News article 31 Jan 2019

The Centre for Maternal and Newborn Health (CMNH) is delighted to welcome the 2019 cohort of students joining our Diploma in Sexual and Reproductive Health. 8 students from around the world have started the 13-week course designed to help doctors, midwives and other health professionals working or intending to work in the area of sexual and reproductive health in low- and middle-income countries (LMIC).

The course embeds the importance of maternal, newborn and child health within sexual and reproductive health and focuses on reducing reproductive mortality and morbidity. It reaches beyond clinical issues and explores relevant health system issues, policy and programme improvement.

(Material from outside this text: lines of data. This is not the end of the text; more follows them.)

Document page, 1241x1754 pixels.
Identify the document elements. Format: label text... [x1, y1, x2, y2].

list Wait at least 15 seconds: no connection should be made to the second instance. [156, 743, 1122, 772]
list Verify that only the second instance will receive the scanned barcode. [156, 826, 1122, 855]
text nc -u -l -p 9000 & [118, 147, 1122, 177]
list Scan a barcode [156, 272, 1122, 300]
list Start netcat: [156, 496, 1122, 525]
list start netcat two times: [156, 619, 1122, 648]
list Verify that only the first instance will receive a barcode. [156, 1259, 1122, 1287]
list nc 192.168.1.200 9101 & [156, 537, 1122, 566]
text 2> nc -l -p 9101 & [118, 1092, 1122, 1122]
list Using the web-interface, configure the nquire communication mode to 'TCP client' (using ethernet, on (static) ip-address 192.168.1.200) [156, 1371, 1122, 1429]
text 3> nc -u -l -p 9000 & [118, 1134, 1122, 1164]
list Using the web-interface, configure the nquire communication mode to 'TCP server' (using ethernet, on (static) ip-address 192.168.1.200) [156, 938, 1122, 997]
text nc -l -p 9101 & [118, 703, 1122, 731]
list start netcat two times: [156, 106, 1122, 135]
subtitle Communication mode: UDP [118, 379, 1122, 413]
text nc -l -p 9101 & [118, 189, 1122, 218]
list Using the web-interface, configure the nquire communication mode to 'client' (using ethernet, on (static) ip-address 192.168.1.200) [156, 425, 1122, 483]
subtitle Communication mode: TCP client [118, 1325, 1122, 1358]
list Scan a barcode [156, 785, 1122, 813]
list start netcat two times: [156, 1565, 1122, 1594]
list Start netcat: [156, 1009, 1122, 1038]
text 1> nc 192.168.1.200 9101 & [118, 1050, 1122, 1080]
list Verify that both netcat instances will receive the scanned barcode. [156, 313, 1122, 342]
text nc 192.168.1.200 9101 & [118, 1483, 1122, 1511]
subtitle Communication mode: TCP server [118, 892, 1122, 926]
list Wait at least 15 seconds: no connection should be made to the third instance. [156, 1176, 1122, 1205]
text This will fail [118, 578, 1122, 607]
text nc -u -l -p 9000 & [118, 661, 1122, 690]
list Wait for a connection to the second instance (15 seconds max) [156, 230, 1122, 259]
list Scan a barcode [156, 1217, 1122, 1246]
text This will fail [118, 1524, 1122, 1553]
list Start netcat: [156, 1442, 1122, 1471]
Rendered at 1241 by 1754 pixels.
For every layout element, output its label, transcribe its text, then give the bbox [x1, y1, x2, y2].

This Diploma is unique in that doctors, midwives, clinical officers and other healthcare professionals from all corners of the world have an opportunity to work together to learn about the development and evaluation of practical, realistic, evidence-based interventions to improve care for women, babies and children in LMIC in line with global strategies.

Over 13 weeks, the course is delivered through lectures, group work, presentations, discussions, study tours and self-study. The students will also undertake a project about a service improvement of relevance to them and research and identify evidence that can be used to advocate for change.

Dr Helen Allott, Director of Studies on the Diploma:
“This Diploma provides a unique opportunity for health workers from both low resource settings and more developed countries to come together and explore the bigger picture issues relevant to health care improvements in the field of sexual and reproductive health. It also provides a great opportunity to form friendships and learn from each other about the challenges students face in delivering health care in their respective countries.”


A previous student commented:
Clinical Officer, DSRH student, 2017, Malawi
“The course was very exciting for me as it covered the exact issues that I encounter in my daily work. I would greatly recommend it for colleagues working in RMNCH especially in low income settings. I think it's a service improvement in itself. I will not take guidelines for granted. Even guidelines produced by International organisations like WHO, I would want to critically examine the evidence behind the recommendations in the guideline before adopting it for use in my setting.”